Originally posted by jaywill
John's gospel says that the ones who received Him (the Son) were given authority to become children of God:
[b]"But as many as received Him, to them He gave the authority to become children of God, to those who believe into His name." (John 1:12)
Immediately after this sentence He draws up distinctions qualifying just how this new birth has c ...[text shortened]... ated man.
It is of the Father alone upon those who received His Son.[/b]
I’m not sure that anything I say here is in contradiction to what you’ve written, but perhaps adds what (at least from the perspective of Orthodox—capital “O”—Christianity) might be seen as necessary nuance.
(1) From the Orthodox perspective, the fall (however one interprets that) did not affect humanity’s—and every person’s—being in the image of God. The image is unimpaired. What is impaired is the ability to realize that image in terms of the “likeness.”

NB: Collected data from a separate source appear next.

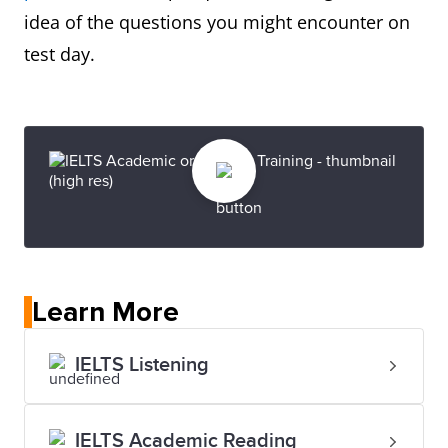
idea of the questions you might encounter on
test day.
Learn More
IELTS Listening
IELTS Academic Reading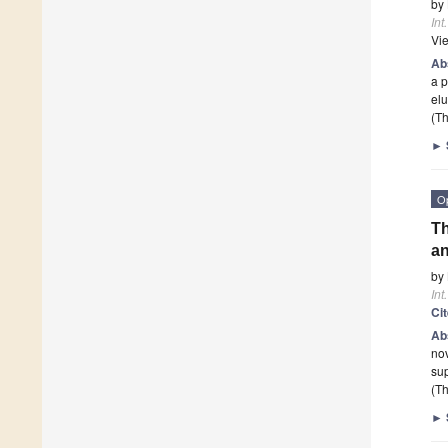
by
Int
Vi
Ab
a p
el
(Th
►
O
Th
an
by
Int
Ci
Ab
nov
sup
(Th
►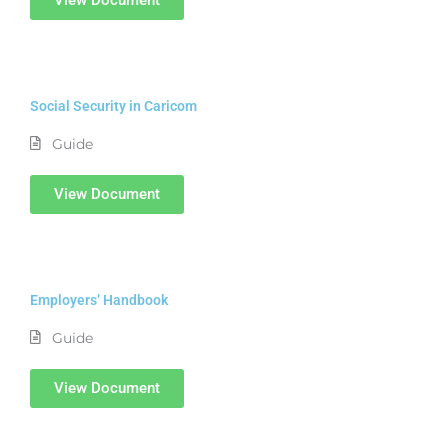
Social Security in Caricom
Guide
View Document
Employers’ Handbook
Guide
View Document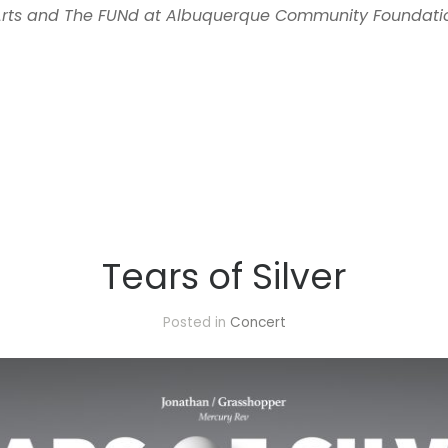
 Arts and The FUNd at Albuquerque Community Foundati
Tears of Silver
Posted in
Concert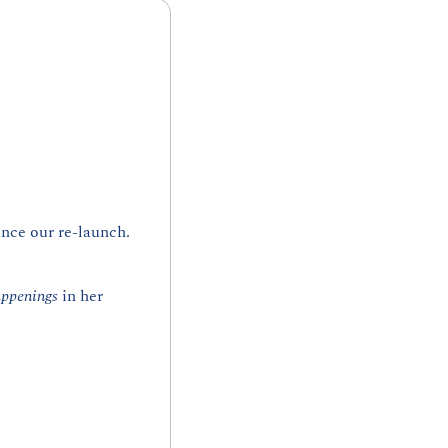
nce our re-launch. 
ppenings
 in her 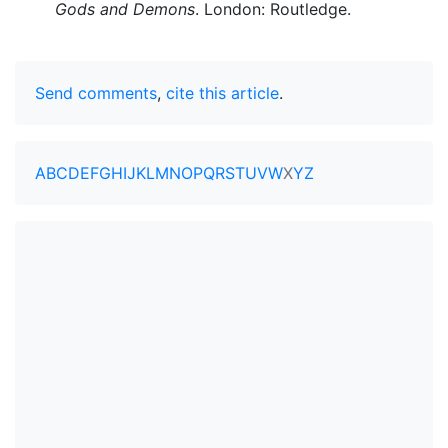
Gods and Demons
. London: Routledge.
Send comments
,
cite this article
.
A
B
C
D
E
F
G
H
I
J
K
L
M
N
O
P
Q
R
S
T
U
V
W
X
Y
Z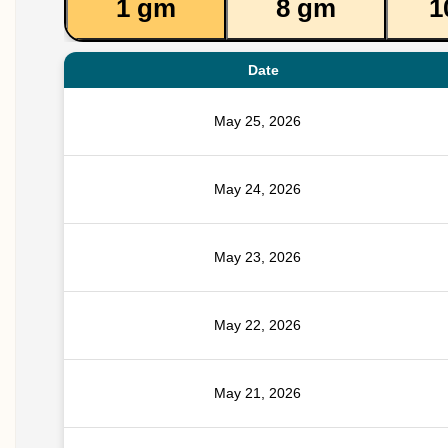
1 gm
8 gm
1
Date
May 25, 2026
May 24, 2026
May 23, 2026
May 22, 2026
May 21, 2026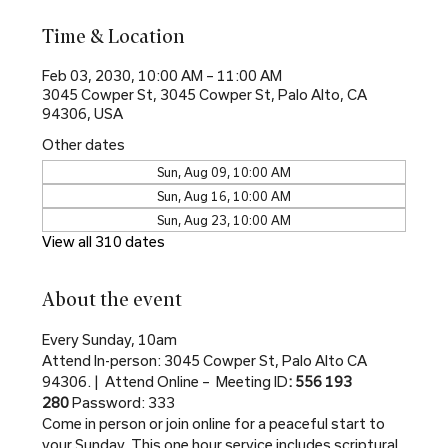
Time & Location
Feb 03, 2030, 10:00 AM – 11:00 AM
3045 Cowper St, 3045 Cowper St, Palo Alto, CA
94306, USA
Other dates
Sun, Aug 09, 10:00 AM
Sun, Aug 16, 10:00 AM
Sun, Aug 23, 10:00 AM
View all 310 dates
About the event
Every Sunday, 10am
Attend In-person: 3045 Cowper St, Palo Alto CA 
94306. |  Attend Online –  Meeting ID
: 556 193 
280 
Password: 333
Come in person or join online for a peaceful start to 
your Sunday. This one hour service includes scriptural 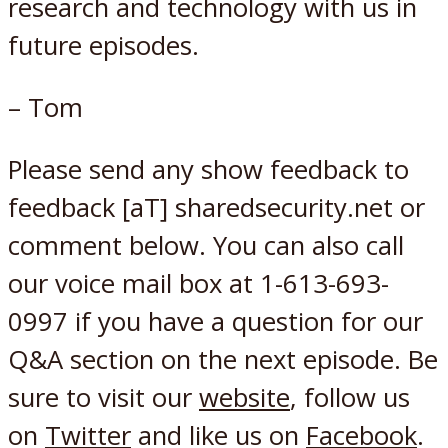
research and technology with us in
future episodes.
– Tom
Please send any show feedback to
feedback [aT] sharedsecurity.net or
comment below. You can also call
our voice mail box at 1-613-693-
0997 if you have a question for our
Q&A section on the next episode. Be
sure to visit our
website
, follow us
on
Twitter
and like us on
Facebook
.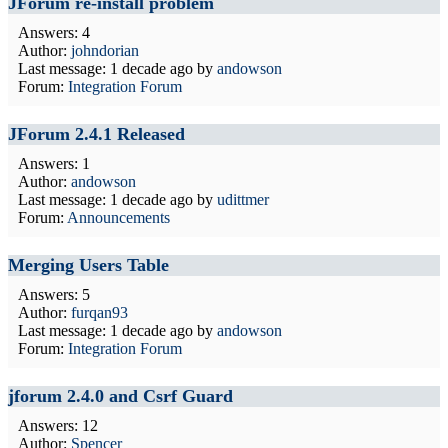
JForum re-install problem
Answers: 4
Author:
johndorian
Last message:
1 decade ago
by
andowson
Forum:
Integration Forum
JForum 2.4.1 Released
Answers: 1
Author:
andowson
Last message:
1 decade ago
by
udittmer
Forum:
Announcements
Merging Users Table
Answers: 5
Author:
furqan93
Last message:
1 decade ago
by
andowson
Forum:
Integration Forum
jforum 2.4.0 and Csrf Guard
Answers: 12
Author:
Spencer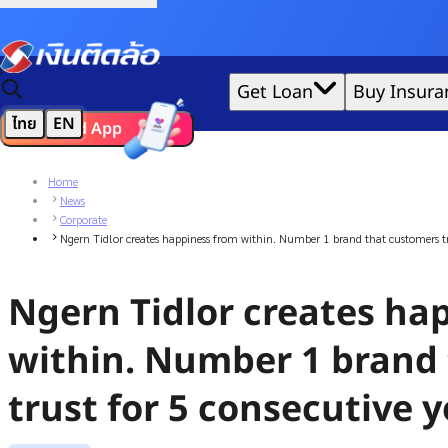
Credit Claude AI or ChatGPT.
|
Get Loan
Buy Insura
ไทย
EN
Download App
We'd love to gather data per our
cookie policy
for the best 
Home
News
Corporate
Ngern Tidlor creates happiness from within. Number 1 brand that customers tru
Ngern Tidlor creates ha
within. Number 1 brand
trust for 5 consecutive 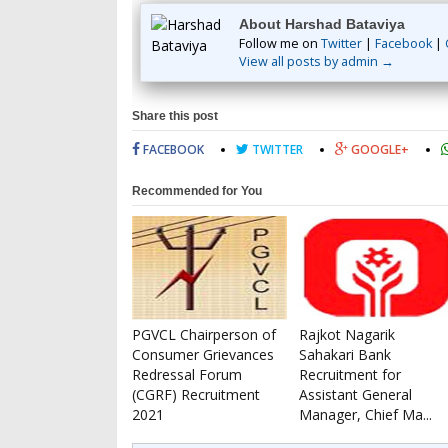
About Harshad Bataviya
Follow me on
Twitter
|
Facebook
|
View all posts by admin →
Share this post
FACEBOOK
TWITTER
GOOGLE+
Recommended for You
PGVCL Chairperson of
Rajkot Nagarik
Consumer Grievances
Sahakari Bank
Redressal Forum
Recruitment for
(CGRF) Recruitment
Assistant General
2021
Manager, Chief Ma...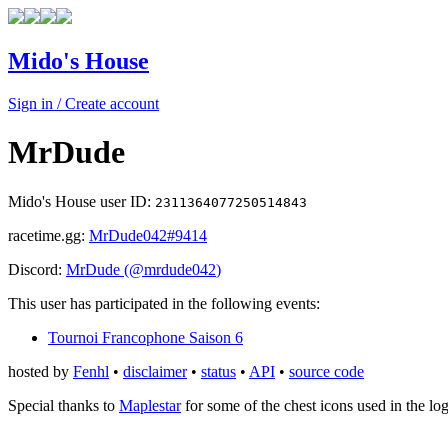
Mido's House
Sign in / Create account
MrDude
Mido's House user ID:
2311364077250514843
racetime.gg:
MrDude042
#9414
Discord:
MrDude
(@
mrdude042
)
This user has participated in the following events:
Tournoi Francophone Saison 6
hosted by
Fenhl
•
disclaimer
•
status
•
API
•
source code
Special thanks to
Maplestar
for some of the chest icons used in the lo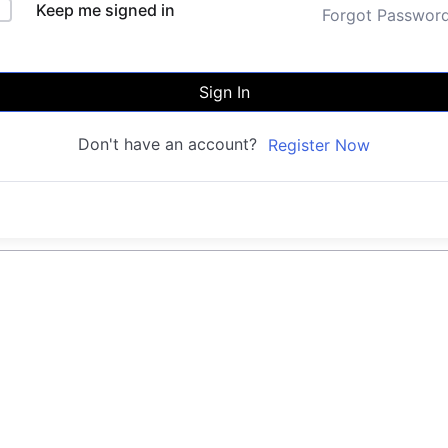
Keep me signed in
Forgot Passwor
Sign In
Don't have an account?
Register Now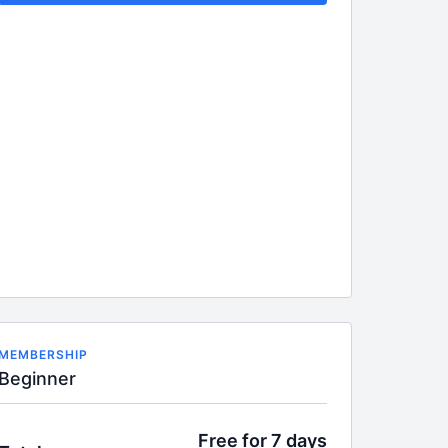
MEMBERSHIP
Beginner
Free for 7 days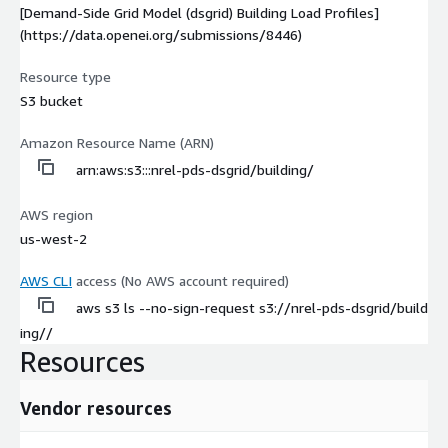
[Demand-Side Grid Model (dsgrid) Building Load Profiles]
(https://data.openei.org/submissions/8446)
Resource type
S3 bucket
Amazon Resource Name (ARN)
arn:aws:s3:::nrel-pds-dsgrid/building/
AWS region
us-west-2
AWS CLI
access (No AWS account required)
aws s3 ls --no-sign-request s3://nrel-pds-dsgrid/build
ing//
Resources
Vendor resources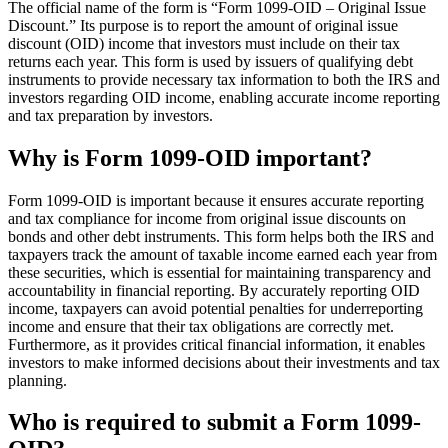
The official name of the form is “Form 1099-OID – Original Issue
Discount.” Its purpose is to report the amount of original issue
discount (OID) income that investors must include on their tax
returns each year. This form is used by issuers of qualifying debt
instruments to provide necessary tax information to both the IRS and
investors regarding OID income, enabling accurate income reporting
and tax preparation by investors.
Why is Form 1099-OID important?
Form 1099-OID is important because it ensures accurate reporting
and tax compliance for income from original issue discounts on
bonds and other debt instruments. This form helps both the IRS and
taxpayers track the amount of taxable income earned each year from
these securities, which is essential for maintaining transparency and
accountability in financial reporting. By accurately reporting OID
income, taxpayers can avoid potential penalties for underreporting
income and ensure that their tax obligations are correctly met.
Furthermore, as it provides critical financial information, it enables
investors to make informed decisions about their investments and tax
planning.
Who is required to submit a Form 1099-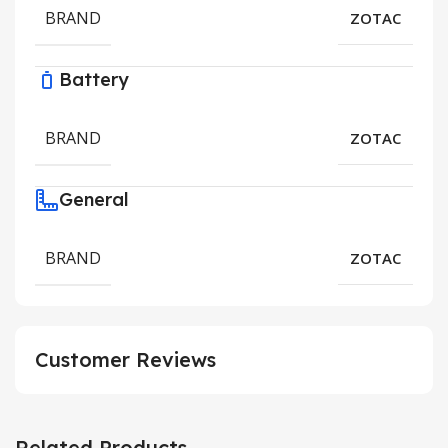
BRAND
ZOTAC
Battery
BRAND
ZOTAC
General
BRAND
ZOTAC
Customer Reviews
Related Products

(2) In John 1:3 (and following verses) the word often translated as “came into being” is egeneto
, from ginomai
. It is the same word translated elsewhere as “beget”, and is not the same as the words normally translated as “create” or “make” or “form.” It suggests a more intimate relationship between the logos tou theou
and all the things that have “come into being” by means of
) the Logos.
We likely have some other areas where we would disagree, but, again I’m not sure these points contradict what you are trying to say. The main area of disagreement might be what I tend to see (correctly or incorrectly) as the exclusivity of God’s saving/transforming activity for those who perform some “work of the head” (or work of the will) in terms of believing rightly in your articulation. I do not see the need to “think right” (or “will right” ) in order to receive saving/transforming grace as any less a work than “behaving right” in order to receive same.
In the whole soteriological schema (whether one hews to a juridical model or a healing model), there are only three options:
(a) God saves everyone (ultimately, whether or not our physical death is a bar to God’s salvific action);
(b) God is unable to save everyone; or
(c) God does not intend to save everyone.
Under (b), God’s ability is limited by either human response or the work of the Satan (or both). Under (c), generally there are simply those who (given God’s omniscience) are predestined to salvation and those who are predestined to condemnation (Calvinist double-predestination)—or else (c) as well depends on human response, whether such response is seen as work of the head, the emotions, the will, or behavior.
All three views have been justified, since the earliest days (except perhaps for (c) ), by appeal to scripture, and different hermeneutical approaches. I am not questioning your ability to exegete strongly and cogently for your position; but you at least have to recognize the implications of choosing one of those three (and I don’t mean to suggest that you don’t).
Note: With regard to your first sentence, I think that the theology of the early church would affirm that Jesus is the Son, but not that the Son is strictly Jesus; rather, it is a term used to designate the relationship of the Logos to the Father in trinitarian symbology.